EP by Enslavement of Beauty
- Released: 15 January 2009
- Recorded: 2008 Farmyard Studio Kamfer Studios
- Genre: Melodic black metal Symphonic black metal
- Label: INRI Unlimited
- Producer: Henrik Ryösä Tony Eugene Tunheim Ole Alexander Myrholt

Enslavement of Beauty chronology
| Mere Contemplations (2007) | The Perdition EP (2009) | TBA (2009) |

= The Perdition EP =

The Perdition EP is an album from the Norwegian metal band Enslavement of Beauty that was released in January 2009. The album was recorded at Farmyard Studio and Kamfer Studios, in Mosjøen, Norway and was released by INRI Unlimited. All music is written and performed by Tony Eugene Tunheim, the lyrics are written and vocals performed by Ole Alexander Myrholt. Cover art by Sten Brian Tunheim. The EP was mixed and mastered by Henrik Ryösä at VoxHouse Studio in Sweden and produced by Henrik Ryösä with Tony Eugene Tunheim. A video for the song "Lush", produced by Sten Brian Tunheim, was recorded in Bergen in springtime 2008 and was released on 12 December on YouTube and on the band's Myspace.

────────────────────

EXERCISE INSTRUCTIONS
1. In the Perdition EP article, in what city was the video for "Lush" recorded?
2. Please reproduce the Perdition EP article word for word from "The Perdition EP is" to "the band's Myspace.".

────────────────────

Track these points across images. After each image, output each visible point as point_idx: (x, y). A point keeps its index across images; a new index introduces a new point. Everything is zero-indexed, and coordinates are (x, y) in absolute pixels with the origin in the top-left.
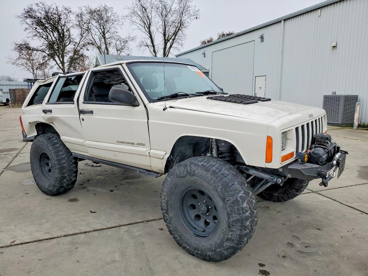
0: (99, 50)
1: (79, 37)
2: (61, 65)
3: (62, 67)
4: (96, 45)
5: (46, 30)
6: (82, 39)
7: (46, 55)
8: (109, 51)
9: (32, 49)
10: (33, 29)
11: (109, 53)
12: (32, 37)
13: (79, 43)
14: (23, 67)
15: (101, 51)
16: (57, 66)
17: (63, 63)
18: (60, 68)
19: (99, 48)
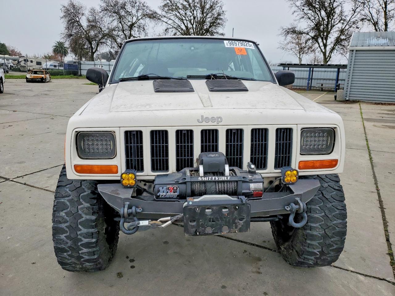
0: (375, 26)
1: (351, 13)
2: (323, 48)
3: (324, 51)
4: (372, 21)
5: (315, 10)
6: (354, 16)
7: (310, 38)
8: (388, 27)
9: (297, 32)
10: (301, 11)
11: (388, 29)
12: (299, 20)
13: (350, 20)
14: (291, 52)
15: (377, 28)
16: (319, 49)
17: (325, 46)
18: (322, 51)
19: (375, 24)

────────────────────

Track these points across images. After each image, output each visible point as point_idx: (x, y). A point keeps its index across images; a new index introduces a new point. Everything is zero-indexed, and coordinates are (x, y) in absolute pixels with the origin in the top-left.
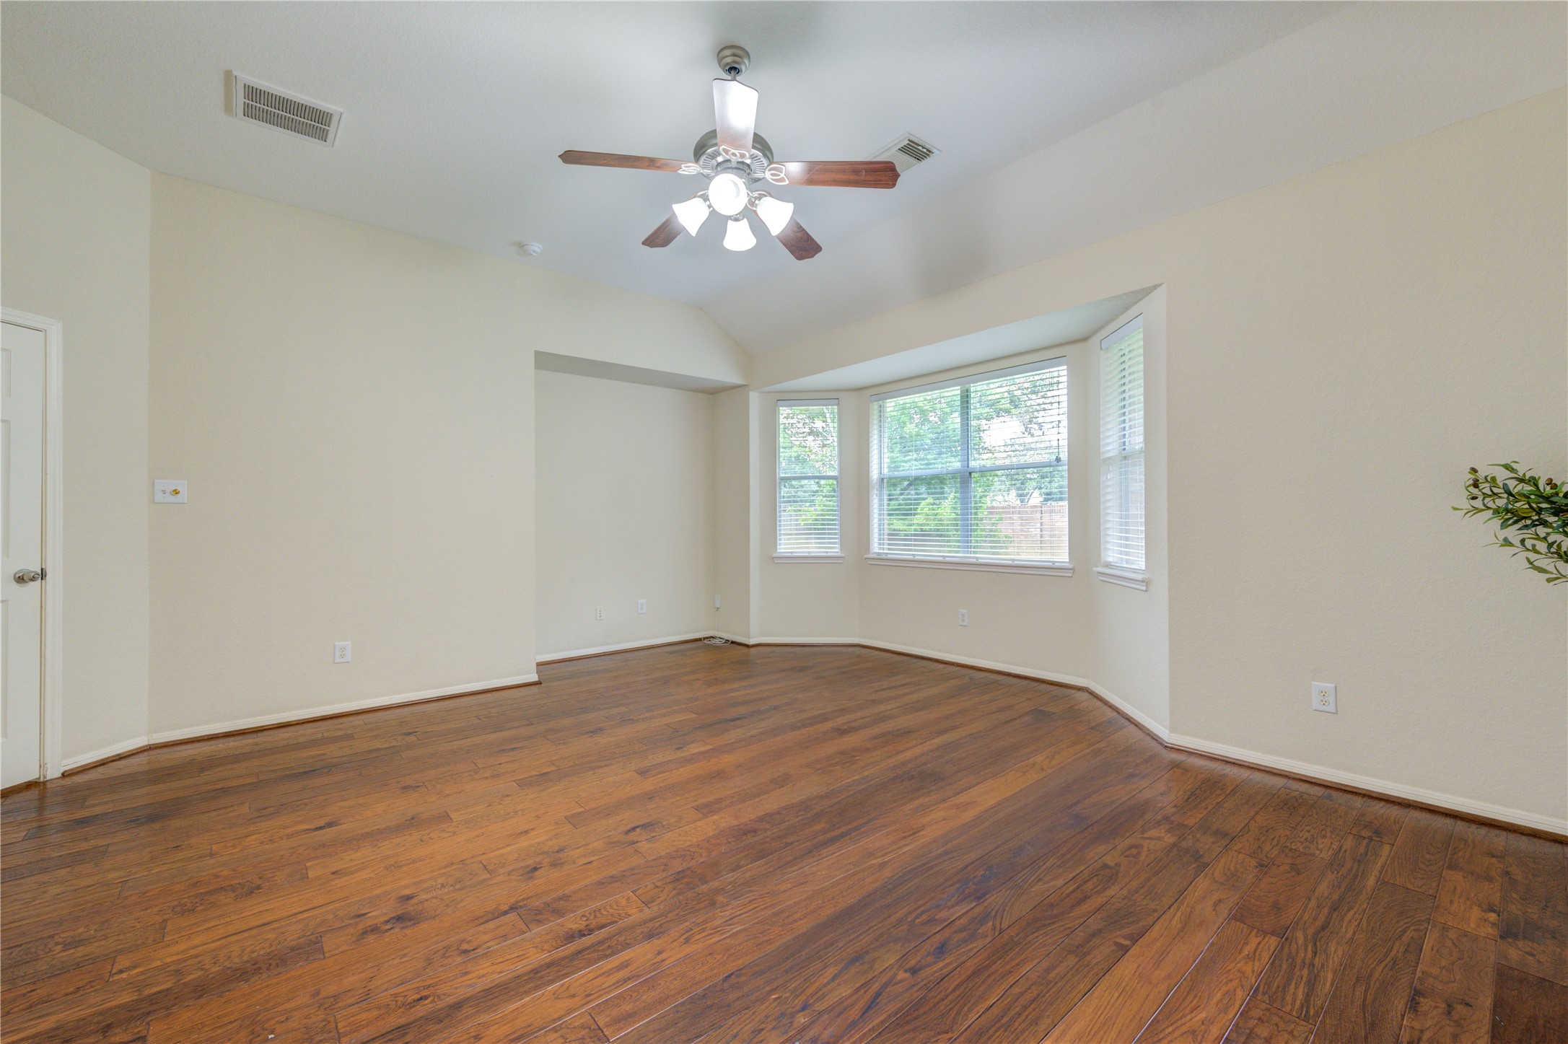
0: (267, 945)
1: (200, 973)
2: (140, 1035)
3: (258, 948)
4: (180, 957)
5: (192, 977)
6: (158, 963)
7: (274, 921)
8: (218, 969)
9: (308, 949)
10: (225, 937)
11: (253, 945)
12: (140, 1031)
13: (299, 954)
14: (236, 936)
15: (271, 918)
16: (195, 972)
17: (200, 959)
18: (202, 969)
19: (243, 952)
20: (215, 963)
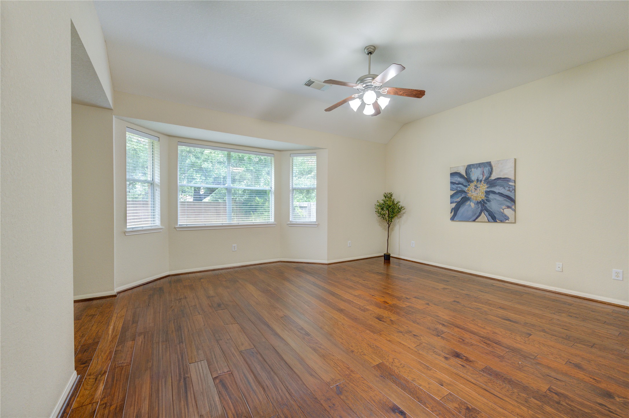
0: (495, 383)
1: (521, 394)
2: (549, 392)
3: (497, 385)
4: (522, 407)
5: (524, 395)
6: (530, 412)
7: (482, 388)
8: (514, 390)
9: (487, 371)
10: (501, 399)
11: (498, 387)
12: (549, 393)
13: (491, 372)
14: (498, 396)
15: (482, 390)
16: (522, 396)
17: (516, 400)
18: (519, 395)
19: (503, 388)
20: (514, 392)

────────────────────

RESPONSES TO THE EXERCISE
1. Bergen

2.
The Perdition EP is an album from the Norwegian metal band Enslavement of Beauty that was released in January 2009. The album was recorded at Farmyard Studio and Kamfer Studios, in Mosjøen, Norway and was released by INRI Unlimited. All music is written and performed by Tony Eugene Tunheim, the lyrics are written and vocals performed by Ole Alexander Myrholt. Cover art by Sten Brian Tunheim. The EP was mixed and mastered by Henrik Ryösä at VoxHouse Studio in Sweden and produced by Henrik Ryösä with Tony Eugene Tunheim. A video for the song "Lush", produced by Sten Brian Tunheim, was recorded in Bergen in springtime 2008 and was released on 12 December on YouTube and on the band's Myspace.